And yet, how we measure is how we value in much of our society. If we do not count our non-monetary and non-material assets, we effectively discount and devalue them. And what we don't measure and value in our central accounting mechanism will be effectively sidelined in the policy arena.

Now, when a GDP was created, it was never meant to be the measuring stick of the health and wealth of a nation. Simon Kuznets, the Nobel Prize winning economist who developed the basis for our GDP measures clearly recognized the shortcomings of the GDP as a measure of the welfare and progress of a nation, and he said, in his first report to the U.S. Congress, "The welfare of a nation can scarcely be inferred from the measure of a national income, as defined by the GDP."

But unfortunately, since that time, the GDP has become the most important all-purpose indicator of our economic performance and of our progress as a society.

Now, Canada's had many years of strong growth and increased incomes, although there has been a slack period and we have fallen behind roughly 14 percent on wages in comparison to the costs. But many people actually don't feel better off than they were a decade ago. Most people are working more and have less time for themselves and their families. People living in the bigger cities spend more time commuting to work, suffering from more pollution, and have to travel further to experience nature.

We're very fortunate in the north. We have nature at our doorstep but, in Canada as a whole, that is changing. More and more people are being forced into the bigger cities, as farms are failing and as lifestyles in communities get more difficult. As we already discussed, rules are being set by the World Trade Organization, affecting all our policies and how we support our small industries, our small businesses and the citizens of this country.

> Dataset extract
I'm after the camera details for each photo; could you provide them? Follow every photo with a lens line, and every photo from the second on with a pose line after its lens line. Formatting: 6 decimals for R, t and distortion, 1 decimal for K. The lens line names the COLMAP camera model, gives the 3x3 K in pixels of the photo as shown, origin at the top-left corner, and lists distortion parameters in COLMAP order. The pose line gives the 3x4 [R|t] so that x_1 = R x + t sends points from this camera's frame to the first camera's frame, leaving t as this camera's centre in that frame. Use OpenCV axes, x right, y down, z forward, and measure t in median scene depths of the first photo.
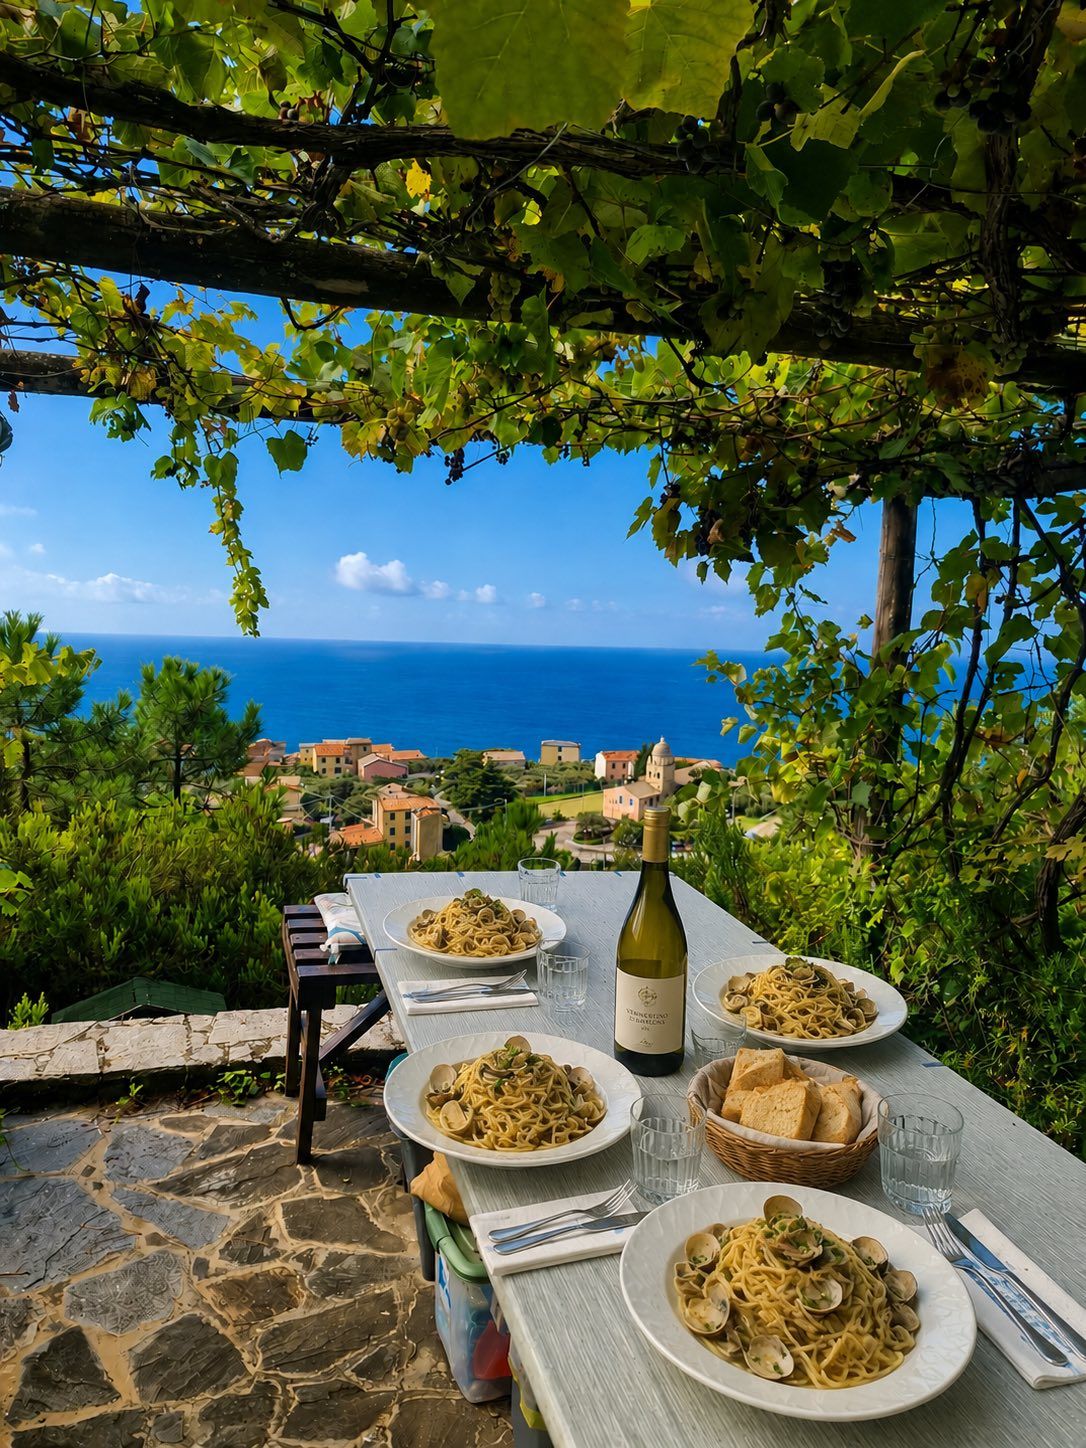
lens RADIAL K [[1139.4, 0, 543.0], [0, 1139.4, 724.0], [0, 0, 1]] dist [0.000827, 0.000330]
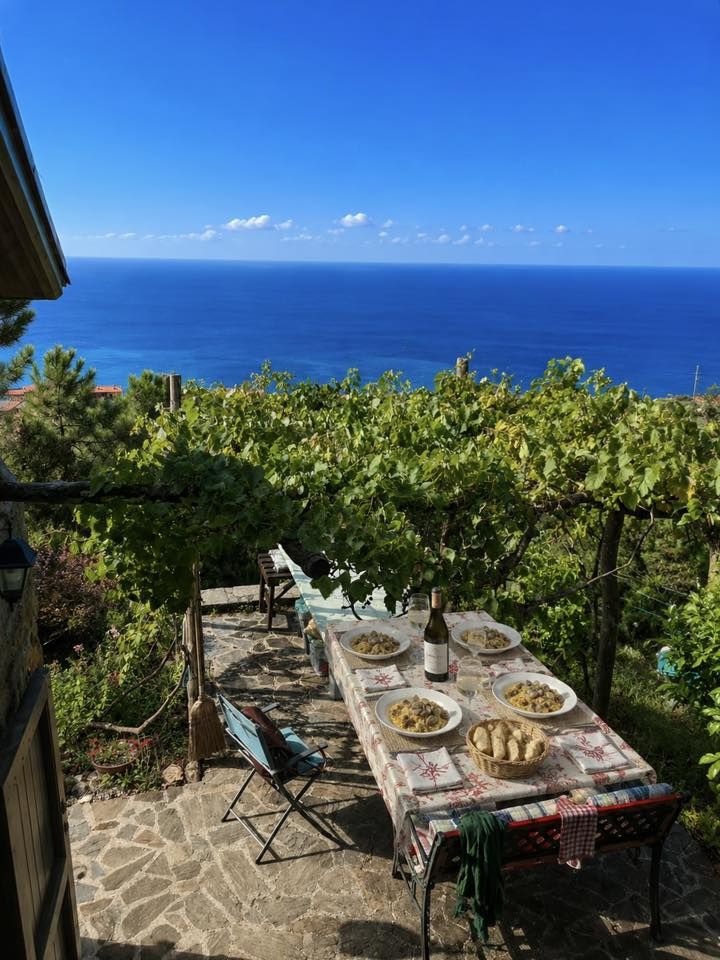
lens RADIAL K [[755.4, 0, 360.0], [0, 755.4, 480.0], [0, 0, 1]] dist [0.000827, 0.000330]
pose [[0.999647, -0.011599, -0.023915, 0.107069], [0.014342, 0.992922, 0.117898, -0.290610], [0.022378, -0.118199, 0.992738, -1.065390]]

> Check your understanding
• a. In the passage on GDP and national well-being, who developed the basis for GDP measures?
• b. Please continue the passage on GDP and national well-being from the point where it stops.
The listing has nothing to do with the passage on GDP and national well-being.

> Your written answers
• a. Simon Kuznets, the Nobel Prize winning economist.

• b.
And they are tied together, but we've already had the debate on the WTO and I won't go back there, but what I think we have to do here is have a better measurement. And by having a better measurement, we will be able to use that measurement to help design policies, to help give us direction to improve the lives of our citizens, of the citizens of the Yukon and of Canada.

We should take explicit account of a wider range of factors than is included in the GDP. Now, the genuine progress indicator is being tried in the Atlantic provinces and - I believe Nova Scotia is the one where it is being used - it is being financed by Nova Scotia primarily as a complement to the GDP, and I believe that they will be able to have a better measurement of the real health of their province. They will know what the real cost of crime is, for instance - they will know what the real cost of crime is in their province.

They will know what the real cost of environmental degradation will be. They will be able to assess better the long-term benefits in forestry practices, for instance. If all you do is go into a forest and you slash and cut all the prime trees, you clear-cut, you haul them out - they're raw logs and you ship them out -

Speaker: Order. The time being 5:30 p.m., the Speaker will now leave the Chair until 7:30 p.m.

Debate on Motion No. 189 accordingly adjourned

Recess

Speaker: I will now call the House to order.

Mr. Fentie: Mr. Speaker, I move that the Speaker do now leave the Chair and that the House resolve into Committee of the Whole.

Speaker: It has been moved by the government House leader that the Speaker do now leave the Chair and that the House resolve into Committee of the Whole.

Motion agreed to

Speaker leaves the Chair

COMMITTEE OF THE WHOLE

Chair: I will now call Committee of the Whole to order. Committee is dealing with the supplementary estimates.

Bill No. 19 - Third Appropriation Act, 1999-2000 - continued

Department of Tourism - continued

Chair: Is there further general debate?

Ms. Duncan: Mr. Chair, does the minister have any information to provide to the House this evening? I specifically asked about trade missions, but if there's any information to provide the House with, I'd appreciate it.

Hon. Mr. Keenan: No, Mr. Chair, I do not have any particulars as to the costs, et cetera, but they are being prepared by the department at this point in time.

Ms. Duncan: I'll look forward to receiving that in the near future.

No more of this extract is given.